The message of the PIAR was spread by a network of black and white preachers using visual aid charts and sermon outlines, presenting biblically-based aspects of social justice in simple terms.

In 1942, the Detroit Presbytery asked Williams to become an “industrial chaplain” ministering to the needs of southerners who had come north to work in the auto plants. Williams brought his PIAR organization along, and spent three years working with laborers, unions, and the black community. Accused by Gerald L.K. Smith and others of communist sympathies, Williams was fired by the Presbytery in 1945.

Later Career

In 1946, Williams returned south to Birmingham, Alabama, where he established a Bible training program and continued his work with the PIAR. In 1953 Williams was again accused of being a Communist, this time by the House Un-American Activities Committee.(5) A subsequent trial by the Detroit Presbytery did not address the issue of Communism but did find Williams guilty of heresy.
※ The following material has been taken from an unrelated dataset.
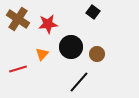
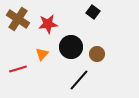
black line: moved 2 px up
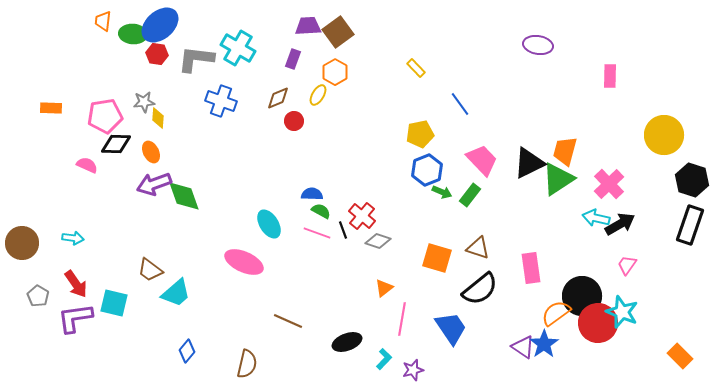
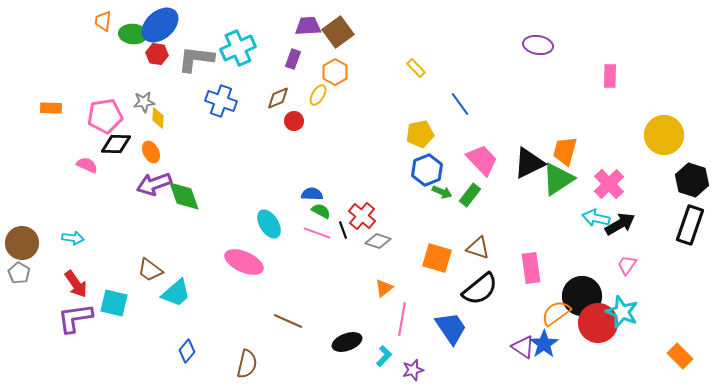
cyan cross at (238, 48): rotated 36 degrees clockwise
gray pentagon at (38, 296): moved 19 px left, 23 px up
cyan L-shape at (384, 359): moved 3 px up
He was defrocked as a minister and not reinstated until 1965.

Final Years

During the 1950s and 1960s, Williams was involved in a number of civil rights activities, including drives to register black voters, organizing protests against police brutality and helping black farmers keep their land. Working with his wife from their trailer home near the rural community of Alabaster south of Birmingham, Williams’ financial support came from funds raised by the Claude Williams Committee. This enabled Williams to continue his work until his death in 1979.


(1) The New York Times Biographical Service, July, 1979, pages 1005-1006. http://www.cumberland.org/hfcpc/minister/WilliamsClaudeC.htm

(2) Walter P. Reuther Library, Claude Williams papers. http://www.reuther.wayne.edu/node/3084 

(3) Faith in the City: Preaching Radical Social Change in Detroit by Angela D. Dillard, pp. 140-152. University of Michigan Press, 2007. Excerpted online at http://books.google.com/

(4)Hard Times: An Oral History of the Great Depression by Studs Terkel. New York, Pantheon Books, 1970, pp. 328-332.

(5) Time magazine: “Religion: Finding of Heresy”. March 1, 1954. http://www.time.com/time/magazine/article/0,9171,819537,00.html

Belfrage, Cedric. A Faith to Free the People. Dryden Press, 1944.